Kwashiorkor is a childhood disorder caused by lack of nutrients, including protein in the diet. The name is derived from one the Kwa languages of coastal Ghana and means "the one who is displaced" reflecting the development of the condition in the older child who has been weaned from the breast once a new sibling is born.
When a child is nursing, it receives certain amino acids vital to growth from its mother's milk. When the child is weaned, if the diet that replaces the milk is high in starches and carbohydrates, and deficient in protein (as is common in parts of the world where the bulk of the diet consists of starchy vegetables, or where famine has struck), the child may develop kwashiorkor.
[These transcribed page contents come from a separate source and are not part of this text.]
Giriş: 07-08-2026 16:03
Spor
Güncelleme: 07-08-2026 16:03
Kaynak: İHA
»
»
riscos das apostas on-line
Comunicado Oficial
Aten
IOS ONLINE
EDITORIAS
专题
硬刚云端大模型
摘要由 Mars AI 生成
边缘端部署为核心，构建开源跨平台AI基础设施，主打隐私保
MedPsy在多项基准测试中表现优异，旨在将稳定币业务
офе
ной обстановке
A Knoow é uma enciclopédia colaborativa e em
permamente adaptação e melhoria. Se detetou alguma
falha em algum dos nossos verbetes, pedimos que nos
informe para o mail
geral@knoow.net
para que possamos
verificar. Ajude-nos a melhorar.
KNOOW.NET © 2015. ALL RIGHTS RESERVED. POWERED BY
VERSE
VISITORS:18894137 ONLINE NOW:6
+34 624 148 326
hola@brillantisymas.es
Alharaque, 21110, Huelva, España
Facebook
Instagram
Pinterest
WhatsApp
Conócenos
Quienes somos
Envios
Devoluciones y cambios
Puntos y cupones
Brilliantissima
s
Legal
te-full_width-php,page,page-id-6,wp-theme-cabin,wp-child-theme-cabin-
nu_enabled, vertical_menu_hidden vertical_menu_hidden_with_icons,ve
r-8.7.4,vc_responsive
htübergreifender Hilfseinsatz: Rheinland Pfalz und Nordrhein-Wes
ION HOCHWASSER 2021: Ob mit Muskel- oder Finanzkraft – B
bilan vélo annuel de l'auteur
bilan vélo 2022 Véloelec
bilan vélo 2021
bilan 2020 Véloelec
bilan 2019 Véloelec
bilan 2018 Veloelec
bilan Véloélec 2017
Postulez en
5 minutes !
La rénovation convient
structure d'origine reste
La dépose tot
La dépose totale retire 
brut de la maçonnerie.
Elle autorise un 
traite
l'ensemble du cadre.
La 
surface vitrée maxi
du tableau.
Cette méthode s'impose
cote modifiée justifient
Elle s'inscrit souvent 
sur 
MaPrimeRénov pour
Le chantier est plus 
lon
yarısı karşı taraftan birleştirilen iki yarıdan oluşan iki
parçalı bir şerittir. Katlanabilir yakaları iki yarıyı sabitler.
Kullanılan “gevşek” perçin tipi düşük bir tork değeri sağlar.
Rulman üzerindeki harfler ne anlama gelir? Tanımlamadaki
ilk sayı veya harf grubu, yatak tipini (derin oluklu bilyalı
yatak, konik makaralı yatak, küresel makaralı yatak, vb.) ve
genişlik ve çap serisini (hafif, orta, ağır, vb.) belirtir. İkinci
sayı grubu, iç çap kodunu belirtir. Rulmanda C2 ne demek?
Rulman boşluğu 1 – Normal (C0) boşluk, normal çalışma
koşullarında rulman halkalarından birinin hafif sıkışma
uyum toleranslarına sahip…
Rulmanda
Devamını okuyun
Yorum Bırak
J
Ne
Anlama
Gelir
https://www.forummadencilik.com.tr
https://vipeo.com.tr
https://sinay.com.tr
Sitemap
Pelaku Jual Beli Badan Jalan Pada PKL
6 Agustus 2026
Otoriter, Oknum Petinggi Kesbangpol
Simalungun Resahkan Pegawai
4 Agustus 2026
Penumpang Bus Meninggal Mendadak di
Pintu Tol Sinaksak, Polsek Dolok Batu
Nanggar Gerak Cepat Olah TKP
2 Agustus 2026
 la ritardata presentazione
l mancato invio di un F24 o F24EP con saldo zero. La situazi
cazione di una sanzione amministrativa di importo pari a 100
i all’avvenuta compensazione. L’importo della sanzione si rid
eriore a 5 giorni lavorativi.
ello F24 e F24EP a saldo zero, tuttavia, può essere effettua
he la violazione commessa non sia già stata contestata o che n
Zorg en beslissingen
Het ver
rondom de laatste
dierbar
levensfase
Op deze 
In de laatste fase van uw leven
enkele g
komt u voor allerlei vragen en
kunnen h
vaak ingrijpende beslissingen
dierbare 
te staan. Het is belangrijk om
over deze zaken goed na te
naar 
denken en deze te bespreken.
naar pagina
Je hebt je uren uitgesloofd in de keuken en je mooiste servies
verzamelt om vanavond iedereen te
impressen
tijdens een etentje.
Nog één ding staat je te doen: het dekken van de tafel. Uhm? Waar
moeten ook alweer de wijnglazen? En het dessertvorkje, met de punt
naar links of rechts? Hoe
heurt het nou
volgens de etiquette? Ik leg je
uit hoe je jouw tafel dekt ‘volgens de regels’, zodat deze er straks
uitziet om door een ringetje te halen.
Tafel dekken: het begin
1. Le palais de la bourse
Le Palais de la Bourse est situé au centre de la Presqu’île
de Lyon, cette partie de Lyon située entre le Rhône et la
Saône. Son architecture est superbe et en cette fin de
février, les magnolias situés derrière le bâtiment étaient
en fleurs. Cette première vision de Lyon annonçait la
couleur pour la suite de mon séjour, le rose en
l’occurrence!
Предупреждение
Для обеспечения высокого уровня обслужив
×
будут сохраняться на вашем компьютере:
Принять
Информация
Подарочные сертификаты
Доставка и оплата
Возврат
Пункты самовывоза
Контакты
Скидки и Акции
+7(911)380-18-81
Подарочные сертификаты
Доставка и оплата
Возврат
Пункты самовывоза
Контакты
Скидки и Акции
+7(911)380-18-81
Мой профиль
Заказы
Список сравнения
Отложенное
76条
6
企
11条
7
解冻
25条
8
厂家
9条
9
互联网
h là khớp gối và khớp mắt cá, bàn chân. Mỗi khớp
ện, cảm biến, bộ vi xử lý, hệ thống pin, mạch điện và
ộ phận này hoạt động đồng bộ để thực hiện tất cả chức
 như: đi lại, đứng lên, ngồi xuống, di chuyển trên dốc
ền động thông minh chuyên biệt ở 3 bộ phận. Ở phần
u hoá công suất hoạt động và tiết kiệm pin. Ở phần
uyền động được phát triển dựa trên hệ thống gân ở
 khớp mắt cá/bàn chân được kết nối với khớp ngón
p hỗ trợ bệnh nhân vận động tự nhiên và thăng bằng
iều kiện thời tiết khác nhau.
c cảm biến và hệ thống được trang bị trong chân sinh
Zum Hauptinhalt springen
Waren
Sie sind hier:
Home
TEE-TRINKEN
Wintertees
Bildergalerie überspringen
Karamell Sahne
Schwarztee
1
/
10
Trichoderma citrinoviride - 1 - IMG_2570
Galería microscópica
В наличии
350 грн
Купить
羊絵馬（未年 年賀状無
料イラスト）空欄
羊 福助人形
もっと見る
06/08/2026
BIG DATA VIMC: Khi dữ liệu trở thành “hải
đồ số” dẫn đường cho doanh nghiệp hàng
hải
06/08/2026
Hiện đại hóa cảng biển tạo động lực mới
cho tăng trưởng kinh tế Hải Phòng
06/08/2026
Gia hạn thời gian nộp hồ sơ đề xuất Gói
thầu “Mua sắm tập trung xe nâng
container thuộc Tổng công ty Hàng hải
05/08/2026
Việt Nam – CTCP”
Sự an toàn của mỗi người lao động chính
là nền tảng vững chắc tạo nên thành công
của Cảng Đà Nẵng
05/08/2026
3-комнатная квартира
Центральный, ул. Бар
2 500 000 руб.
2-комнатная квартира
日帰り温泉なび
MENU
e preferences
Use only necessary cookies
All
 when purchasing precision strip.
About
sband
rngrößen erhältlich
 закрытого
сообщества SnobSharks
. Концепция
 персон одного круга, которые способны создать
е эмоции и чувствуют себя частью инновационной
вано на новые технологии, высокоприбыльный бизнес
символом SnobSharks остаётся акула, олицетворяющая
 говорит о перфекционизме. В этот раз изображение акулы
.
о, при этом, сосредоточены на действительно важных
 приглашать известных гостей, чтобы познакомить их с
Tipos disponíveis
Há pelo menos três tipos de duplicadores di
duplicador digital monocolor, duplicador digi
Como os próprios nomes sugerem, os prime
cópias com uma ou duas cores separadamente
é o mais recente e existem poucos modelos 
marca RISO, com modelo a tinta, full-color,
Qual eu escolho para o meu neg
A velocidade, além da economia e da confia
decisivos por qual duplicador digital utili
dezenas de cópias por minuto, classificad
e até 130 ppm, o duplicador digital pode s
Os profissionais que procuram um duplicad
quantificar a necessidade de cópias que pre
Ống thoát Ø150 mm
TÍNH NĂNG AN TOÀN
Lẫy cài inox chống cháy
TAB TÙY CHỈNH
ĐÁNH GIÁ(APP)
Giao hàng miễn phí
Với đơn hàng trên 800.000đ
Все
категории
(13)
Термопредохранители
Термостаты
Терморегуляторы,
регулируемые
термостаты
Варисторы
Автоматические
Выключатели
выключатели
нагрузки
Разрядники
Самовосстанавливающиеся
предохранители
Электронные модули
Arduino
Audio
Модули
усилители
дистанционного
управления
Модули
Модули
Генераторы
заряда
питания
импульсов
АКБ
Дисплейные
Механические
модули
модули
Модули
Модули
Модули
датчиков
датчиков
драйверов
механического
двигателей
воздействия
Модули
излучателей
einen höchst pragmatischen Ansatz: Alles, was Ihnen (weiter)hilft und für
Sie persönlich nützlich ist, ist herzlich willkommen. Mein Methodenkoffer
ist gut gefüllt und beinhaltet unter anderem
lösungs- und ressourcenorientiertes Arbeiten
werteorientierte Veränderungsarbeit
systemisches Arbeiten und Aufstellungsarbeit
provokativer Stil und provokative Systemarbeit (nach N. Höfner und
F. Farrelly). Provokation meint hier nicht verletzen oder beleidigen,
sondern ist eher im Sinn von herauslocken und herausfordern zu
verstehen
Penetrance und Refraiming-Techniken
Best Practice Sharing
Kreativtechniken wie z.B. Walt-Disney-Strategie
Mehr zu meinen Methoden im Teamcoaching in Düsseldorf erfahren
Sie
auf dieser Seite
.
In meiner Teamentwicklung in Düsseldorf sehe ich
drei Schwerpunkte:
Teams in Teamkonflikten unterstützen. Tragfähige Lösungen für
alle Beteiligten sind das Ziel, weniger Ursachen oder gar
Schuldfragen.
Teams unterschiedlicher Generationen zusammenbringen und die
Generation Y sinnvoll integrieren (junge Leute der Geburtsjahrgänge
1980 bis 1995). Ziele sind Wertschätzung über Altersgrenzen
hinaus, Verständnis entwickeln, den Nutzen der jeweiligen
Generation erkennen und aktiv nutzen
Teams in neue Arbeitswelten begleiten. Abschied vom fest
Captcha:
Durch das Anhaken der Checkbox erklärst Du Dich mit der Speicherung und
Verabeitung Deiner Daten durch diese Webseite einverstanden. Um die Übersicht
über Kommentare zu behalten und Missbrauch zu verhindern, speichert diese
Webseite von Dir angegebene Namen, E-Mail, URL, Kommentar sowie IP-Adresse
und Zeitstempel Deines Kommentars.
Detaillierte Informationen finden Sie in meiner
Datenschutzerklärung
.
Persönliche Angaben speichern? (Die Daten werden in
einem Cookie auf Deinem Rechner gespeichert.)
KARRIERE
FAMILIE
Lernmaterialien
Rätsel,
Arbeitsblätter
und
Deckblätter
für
Symptoms of kwashiorkor include a swollen abdomen, reddish discoloration of the hair and depigmented skin. The child has a miserable appearance with a "bull-dog" facies. Generally, the disease can be treated by adding food energy and protein to the diet; however, mortality can be as high as 60% and it can have a long-term impact on a child's physical growth and, in severe cases, affect mental development.
There are various explanations for the development of kwashiorkor, and the topic remains controversial. It is now accepted that protein deficiency, in combination with energy and micronutrient deficiency, is certainly important but may not be the key factor. The condition is likely to be due to deficiency of one of several type I nutrients (e.g iron, folic acid, iodine, selenium, vitamin C), particularly those involved with anti-oxidant protection. Important anti-oxidants in the body that are reduced in children with kwashiorkor include glutathione, albumin, vitamin E and polyunsaturated fatty acids. Therefore, if a child with reduced type I nutrients or anti-oxidants is exposed to stress (e.g. an infection or toxin) he/she is more liable to develop kwashiorkor.